I apologise for having no education in logic, so I am clueless on where to start with this issue. I will explain my predicament in full:
I recently loosely adapted the barber's paradox into a logic puzzle of sorts. This is the formulated puzzle:
In a town, everybody must shave their beards. All the people living there either shave their own beard or have the barber shave their beard. There is a person in this town named Ed. Does Ed shave his beard or have his beard shaved by the barber?
The answer which I considered to be correct is the following:
Consider the barber. It is given that everyone in the town either shaves their own beard or has the barber shave their beard.
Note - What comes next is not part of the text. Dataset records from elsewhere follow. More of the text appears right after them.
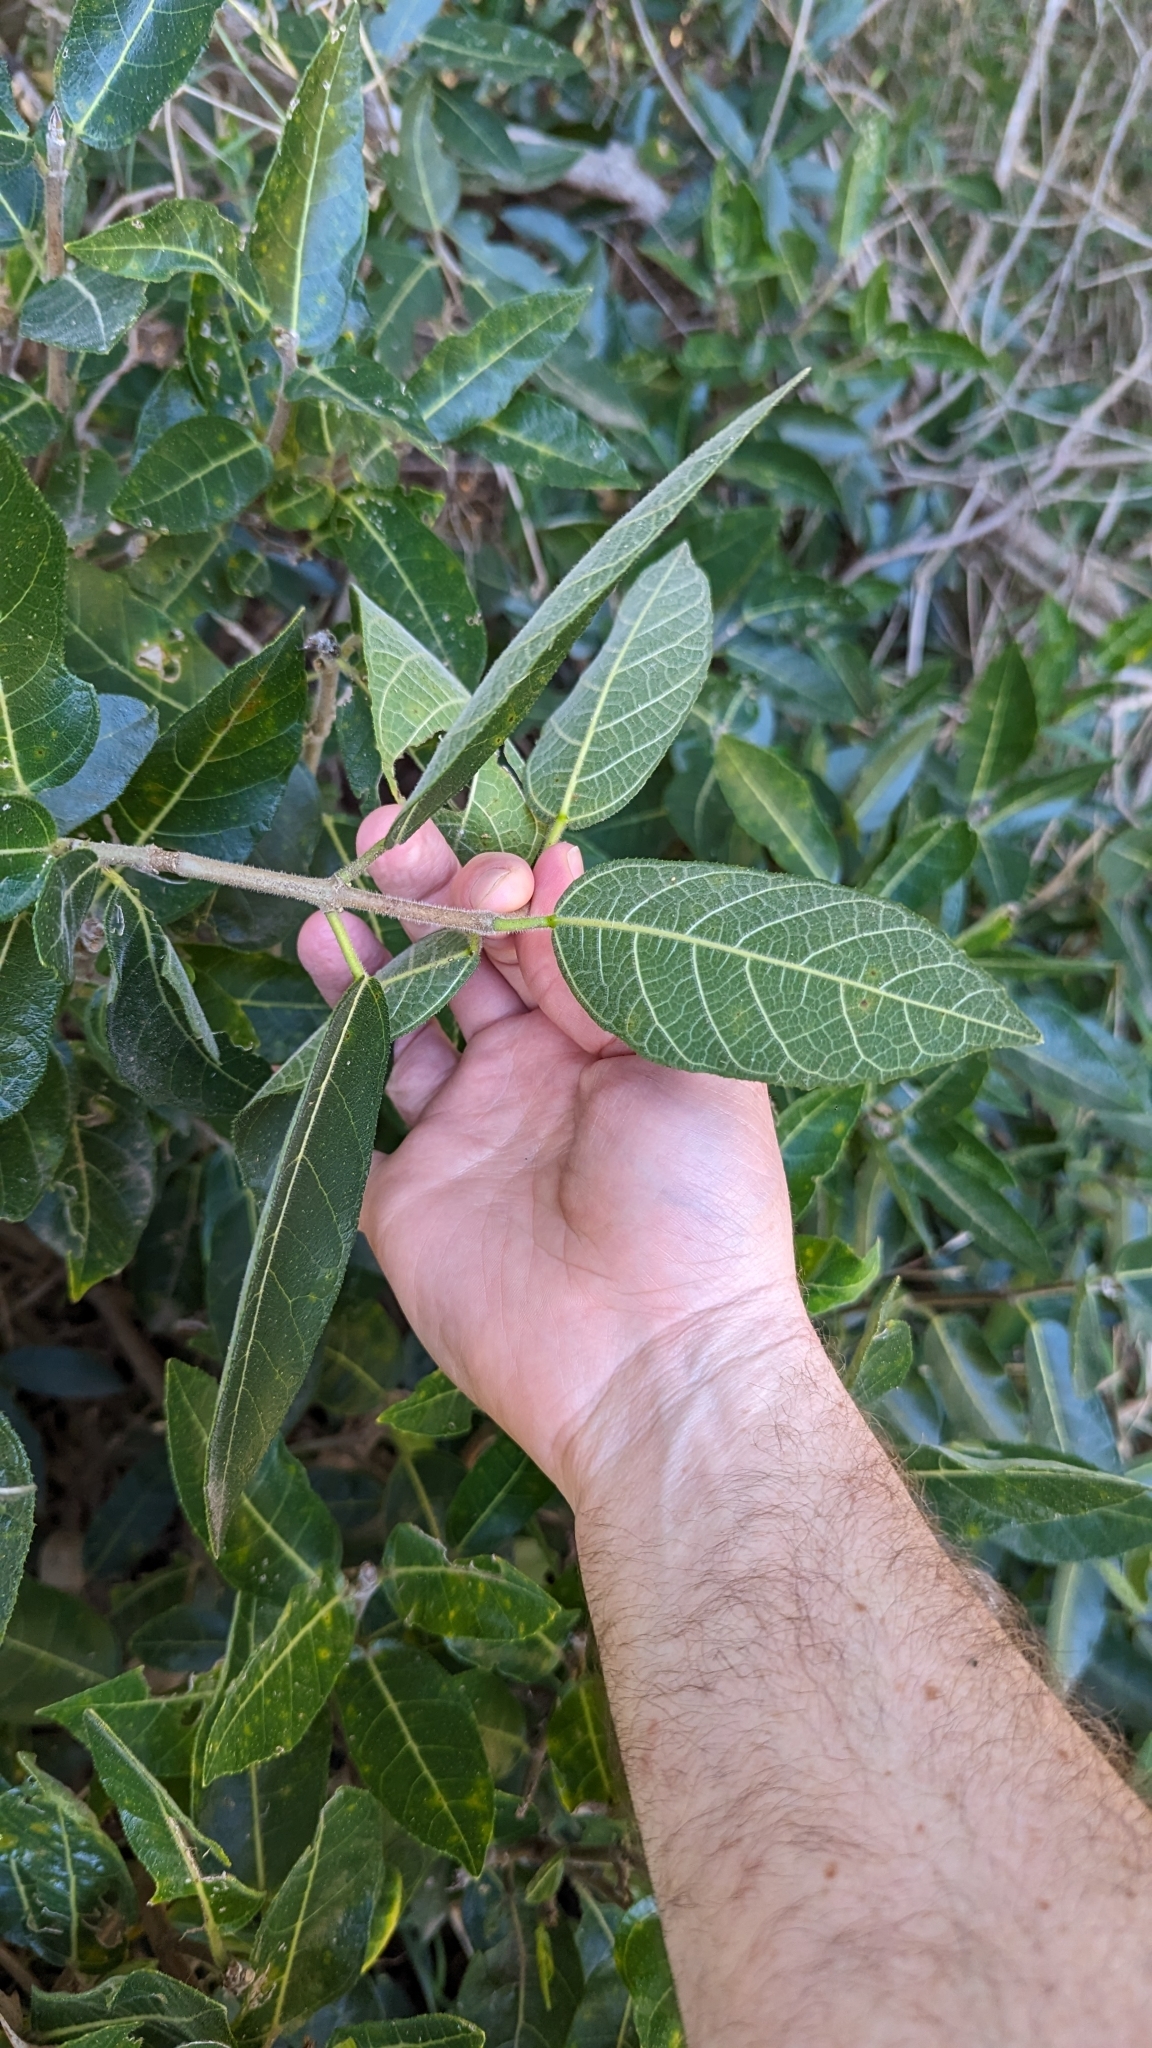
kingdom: Plantae
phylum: Tracheophyta
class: Magnoliopsida
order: Rosales
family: Moraceae
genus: Ficus
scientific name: Ficus opposita
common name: Figwood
Were the barber to shave his own beard, he would shave his own beard and have the barber shave his beard. This is a contradiction of the previous 'either or' statement, and thus the barber cannot exist. Therefore everyone in the town shaves their own beard. So Ed shaves his own beard.
When I posed this problem to a friend, they responded by saying that the statement "All the people living there either ... or have the barber shave their beard" implies the existence of one barber. If no barber exists, the statement is nonsense and no implications can be made from it.
So, my question is essentially: In a town with no barber, is it true to say that "everyone either shaves their own beard or has the barber shave their beard" or is this just nonsense, and the puzzle solution thus invalid? Furthermore, could this puzzle be improved by writing "any barber" as opposed to "the barber", as this wording does not necessitate the existance of a barber?